Aangeleverde tekst:
Onze rijke pronkgebouwen boezemden hem eene soort van eerbied in. Hij sprak er nooit over, zonder de macht en den rijkdom onzer voorvaderen aan te halen, zonder te spreken over hunne wilskracht en hunne zelfsverloochening ; zijn volksgezindheid maakte hem teergevoelig en deelnemend aan hunne tegenslagen zooveel als aan hunne zegepralen. De herstellingswerken der monumenten waren begonnen en hij heeft ze met hartstocht voortgezet. Den 8 Augusti 1869, hij zat de inhuldiging der schepenzaal voor, en pas dit meesterstuk voltrokken, deed hij vlijtig voortzetten tot de uitvoering der grootsche muurschilderingen in de Hallezaal, die zooveel levendige bladzijden der geschiedenis onzer stad zullen uitmaken.

Maar het is niet genoeg dat men deze roemrijke tijdvakken onder het oog des volks brenge en hem aantoone hoeveel opoffering en moed het gekost heeft om zijne vrijmaking, zijne onafhankelijkheid en zijne vrijheid te veroveren, men moet werken om het zichzelve weerdig te maken de voordeelen ervan te genieten, door het te verzedelijken en te onderwijzen ; men moet, binst dat men in zijn hart het gevoel van het schoone verwerkt, in zijnen geest de weldoende stralen doen dringen van dit licht dat een vrijen loop geeft aan zijne wonderbare kracht.

Het is tot dit edel doel dat onze waardige burgemeester nooit opgehouden heeft te streven. Onder zijn wijs bestuur heeft het openbaar onderwijs eene groote uitbreiding ontvangen ; verschillige nieuwe gestichten werden opgericht, en niemand dan hij, hechtte meer belang aan hunnen vooruitgang en bloei.

Het is, bezield met de zelfde toegenegenheid tot de jongheid, dat hij in 1859 het ambt aanvaardde van lid der bestuurlijke commissie van het gesticht van Meessen, onderwijs- en onderhoudsgesticht, door Maria-Theresia in 1716 ingericht ten voordeele van dochters van militairen.

Ter belooning van zijne trouwe diensten, M. P. Beke, was reeds van in 1861 vereerd met het kruis van Leopoldsorde.

Uitgehaalde gegevens:
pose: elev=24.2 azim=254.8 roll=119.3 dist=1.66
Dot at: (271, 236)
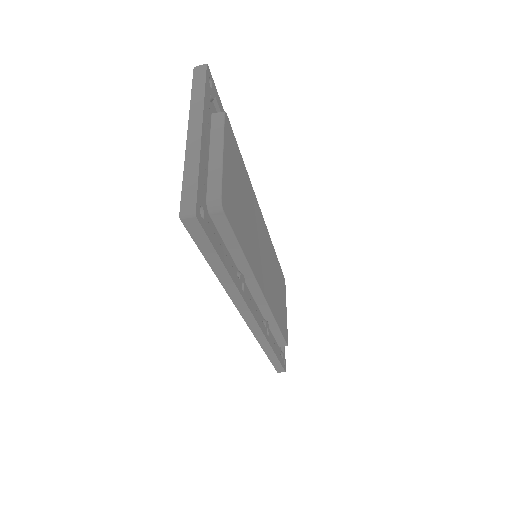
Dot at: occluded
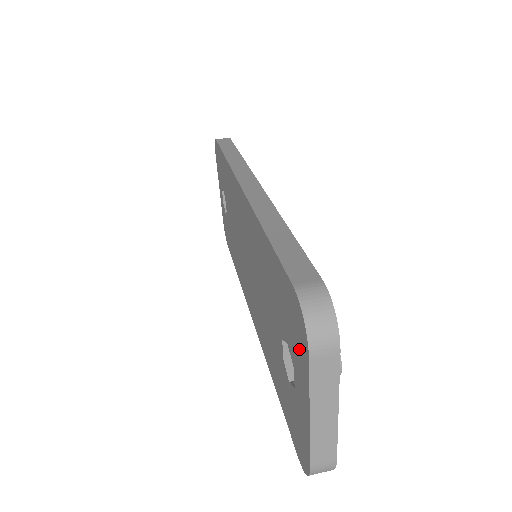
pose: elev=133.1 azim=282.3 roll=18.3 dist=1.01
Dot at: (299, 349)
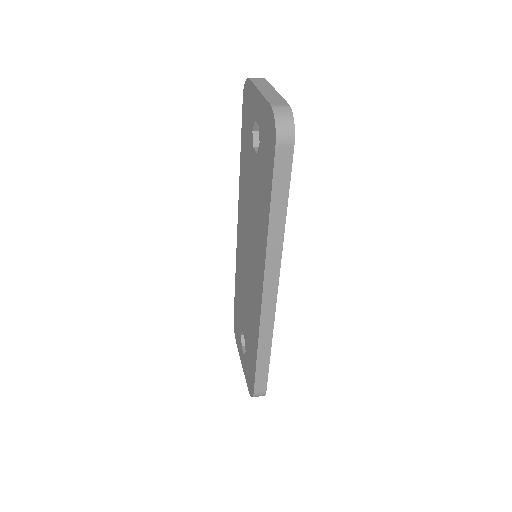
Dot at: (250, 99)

Uit te voeren taken:
1/ Herschrijf alstublieft het stuk van de aangeleverde tekst dat begint bij "Maar het is" en eindigt bij "zijne wonderbare kracht.", met "moed" vervangen door "dapperheid".
2/ Sinds welk jaar was M. P. Beke volgens de aangeleverde tekst vereerd met het kruis van Leopoldsorde?

Antwoorden per taak:
1/
Maar het is niet genoeg dat men deze roemrijke tijdvakken onder het oog des volks brenge en hem aantoone hoeveel opoffering en dapperheid het gekost heeft om zijne vrijmaking, zijne onafhankelijkheid en zijne vrijheid te veroveren, men moet werken om het zichzelve weerdig te maken de voordeelen ervan te genieten, door het te verzedelijken en te onderwijzen ; men moet, binst dat men in zijn hart het gevoel van het schoone verwerkt, in zijnen geest de weldoende stralen doen dringen van dit licht dat een vrijen loop geeft aan zijne wonderbare kracht.

2/ Sinds 1861.